Every writer loves this honeymoon stage of writing a book. The stage when everything in the story wears the filmy, iridescent gauze of wonder and enchantment and unwavering destiny. We walk along hand-in-hand, my story and I, knowing that this time, everything will work perfectly, smoothly, miraculously. We’ll never have a single fight. We’ll never question our loyalties. We’ll never misjudge or suspect each other of succumbing to cliches or weak scenes.
But, reality and relationships being what they are, we both know better. At some point, I’ll spend some of my limited writing time with a blog post or a critique of a friend’s manuscript instead of with my story, and my story will accuse me of cheating on it. Or I’ll try to force a character to act in a certain way “because I need to build up more tension,” and my story’s feelings will be hurt by my blatant disregard for its own autonomy. Or I’ll go out of town for the weekend and not even take my laptop.
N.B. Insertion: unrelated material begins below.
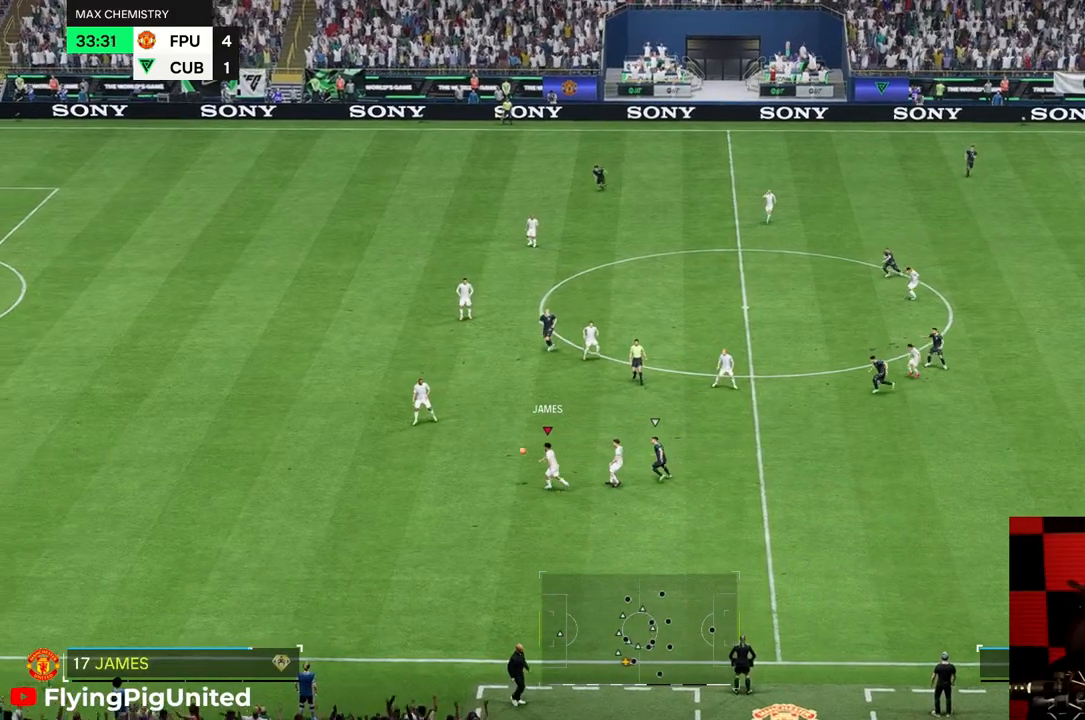
{"buttons": [], "left_stick": "up-left", "right_stick": "center", "events": []}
That’s when my story will begin to question my motives. It will clam up and tell our characters to stop talking to me. It will throw red herrings at me by the handfuls, and not the helpful ones I could actually insert into the plot, either—no, the stinky week-old herrings that make it hard to breathe, let alone write.
Then, somewhere around the halfway or three-quarters mark of the first draft will come the hardest part of the relationship—deciding if what we had once is worth fighting to get back. We’ll ask each other if we still care enough to work together towards a common goal. If we love each other enough to make the sacrifices of long hours, purposeful efforts, and kind words. If, deep in our hearts, we can commit to accomplishing something bigger and more meaningful together than we can accomplish apart.
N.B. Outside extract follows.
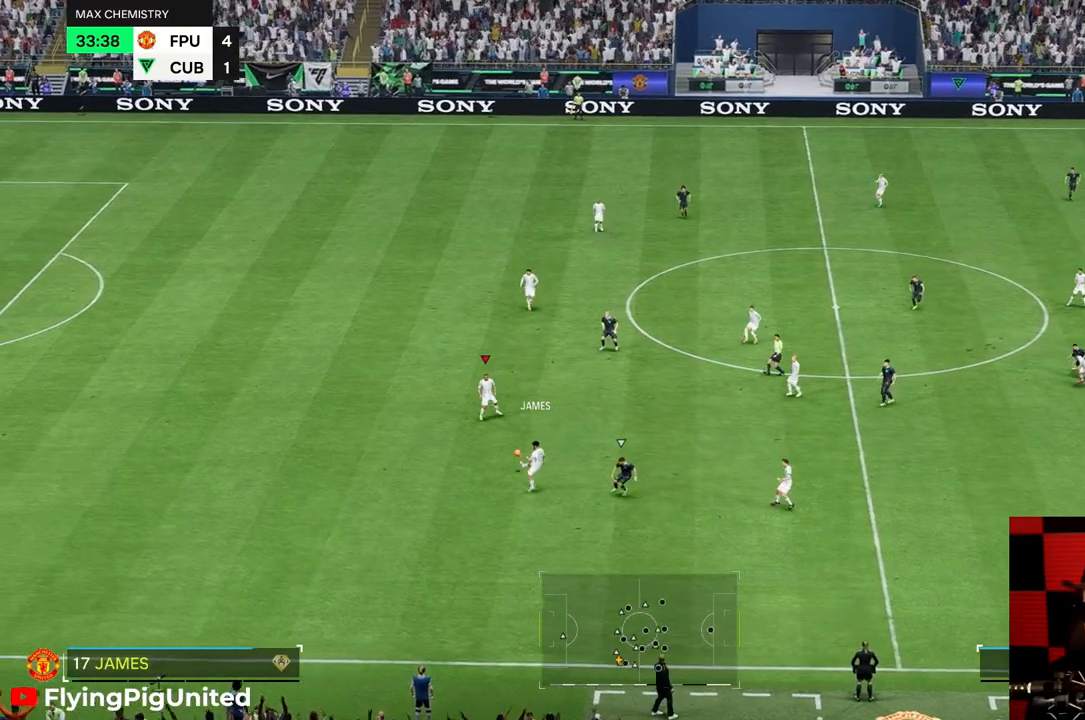
{"buttons": [], "left_stick": "right", "right_stick": "center", "events": [[183, "left_stick", "up-right"], [383, "left_stick", "right"]]}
If we’re lucky, we’ll dig deep and find that we do, in fact, still believe in each other. We’ll recommit to each other and begin the last leg of the journey. And when we finally reach the end, we’ll take a moment to look back and appreciate all we’ve accomplished.
We did it together. That warm glow of mutual love and respect will pulse within us both.
Then we’ll start the revision of our rough-hewn draft, and it will all begin anew.